Scil Proteins and LEUKOCARE: Novel Recombinant Human Thrombin Provided in Innovative Stabilized Formulation

Scil Proteins and LEUKOCARE develop a stabilized recombinant human thrombin manufactured in bacteria. Partners offer new options for innovative medicinal applications and functionalized medical devices to third parties.

Halle, Germany, and Munich, Germany – 31 October 2013 – Scil Proteins GmbH and LEUKOCARE AG, two German based life science companies, today announced results of their strategic partnership to develop a stabilized recombinant human thrombin (rhThrombin). The new, proprietary and highly cost-effective bacterial manufacturing process of rhThrombin is a recent in-house development of Scil Proteins. This recombinant production process does not rely on bovine or human blood derivatives and can be scaled up easily to meet market demands. Combining rhThrombin with a formulation of LEUKOCARE’s proprietary Stabilizing and Protecting Solutions (SPS) technology results in increased stability during storage at elevated temperatures as well as during terminal sterilization by irradiation. This offers various opportunities for novel formulations and advanced functionalized medical devices.

Controlling bleeding in surgery and avoiding blood loss during surgical intervention can be managed in several ways. One being the topical application of thrombin as a haemostatic agent.1 Currently there are three types of thrombin available for use in humans: bovine thrombin, human purified thrombin and only one rhThrombin which is produced in chinese hamster ovary cells. However, bovine thrombin holds the risk of anti-thrombin antibody production in patients. A main concern regarding the use of human purified thrombin is the risk of infectious agents like viruses and limited stability.

Recombinant products are usually free of infectious agents and impurities. Clinical studies with other available rhThrombin demonstrated comparable efficacy but significantly lower immunogenicity. The substrate was safely applied in haemorrhage control in patients with or without pre-existing anti-bovine thrombin antibodies.2,3 Hence, products with rhThrombin may offer improved safety in clinical use.

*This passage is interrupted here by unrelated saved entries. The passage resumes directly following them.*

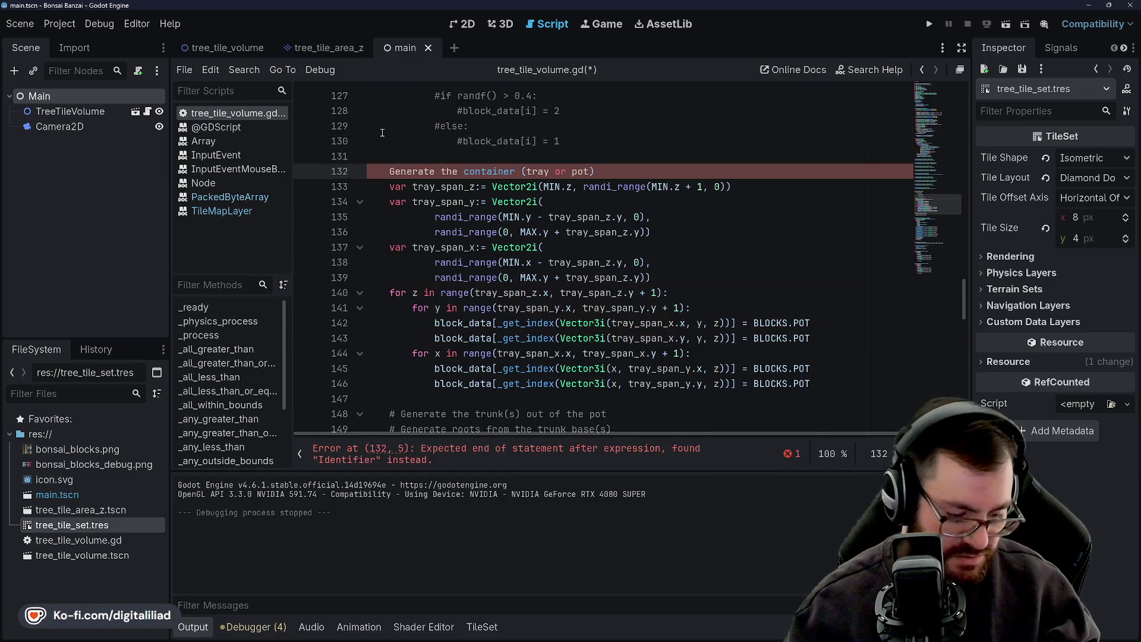
# Save the script and run the project to generate the tray
pyautogui.click(415, 141)
pyautogui.press('ctrl+s')
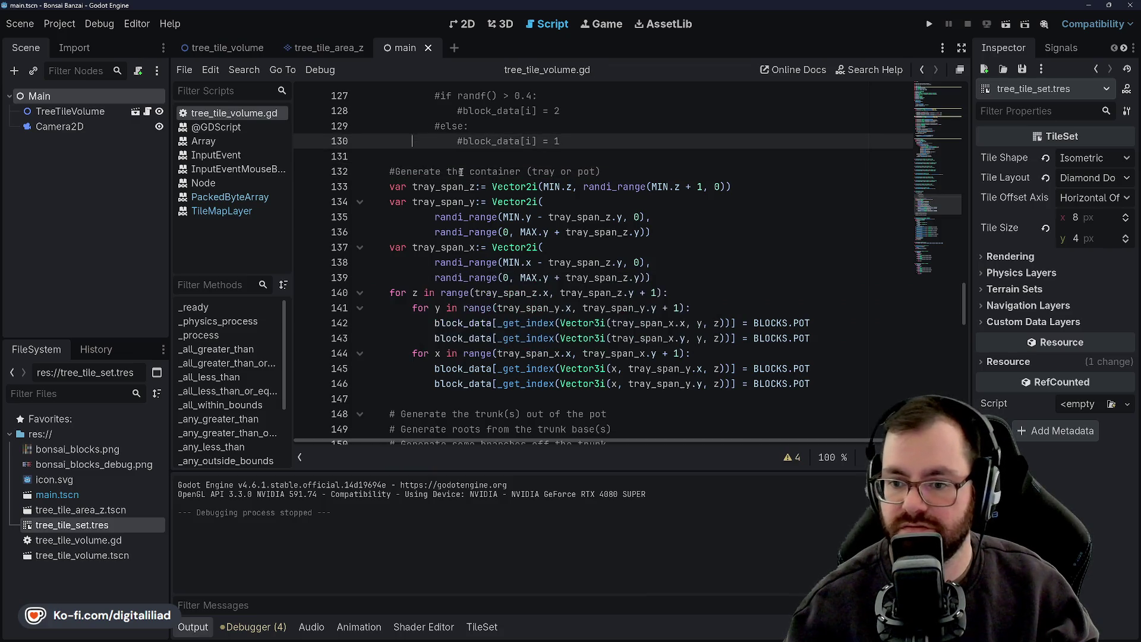
pyautogui.click(399, 171)
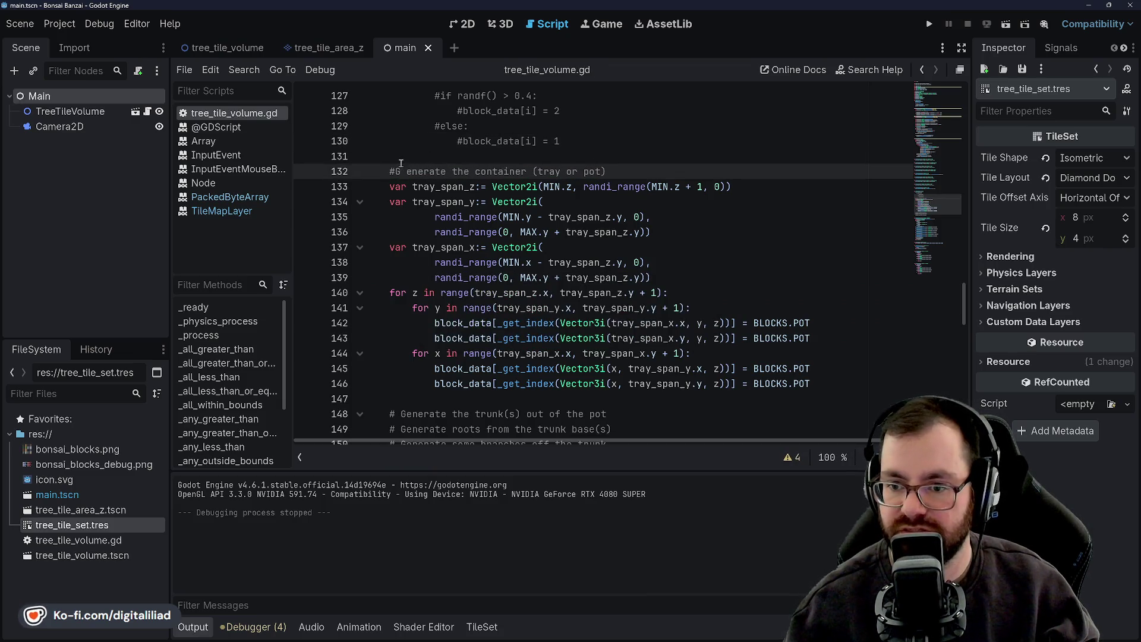
pyautogui.click(413, 141)
pyautogui.press('ctrl+s')
pyautogui.click(464, 187)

The novel stabilized rhThrombin developed by Scil Proteins and LEUKOCARE may be used in different medical applications and medical devices to control bleeding for example sponges, glues, sealants or advanced wound dressings. “We are able to provide access to high quality rhThrombin, free of blood derived components and with a fully scalable manufacturing process in bacteria” said Dr. Ulrike Fiedler, CEO of Scil Proteins. Michael Scholl, CEO of LEUKOCARE added “As rhThrombin protected by our SPS technology is stable during irradiation it offers the opportunity for end sterilization as common in the medical device industry and as requested by regulatory agencies.”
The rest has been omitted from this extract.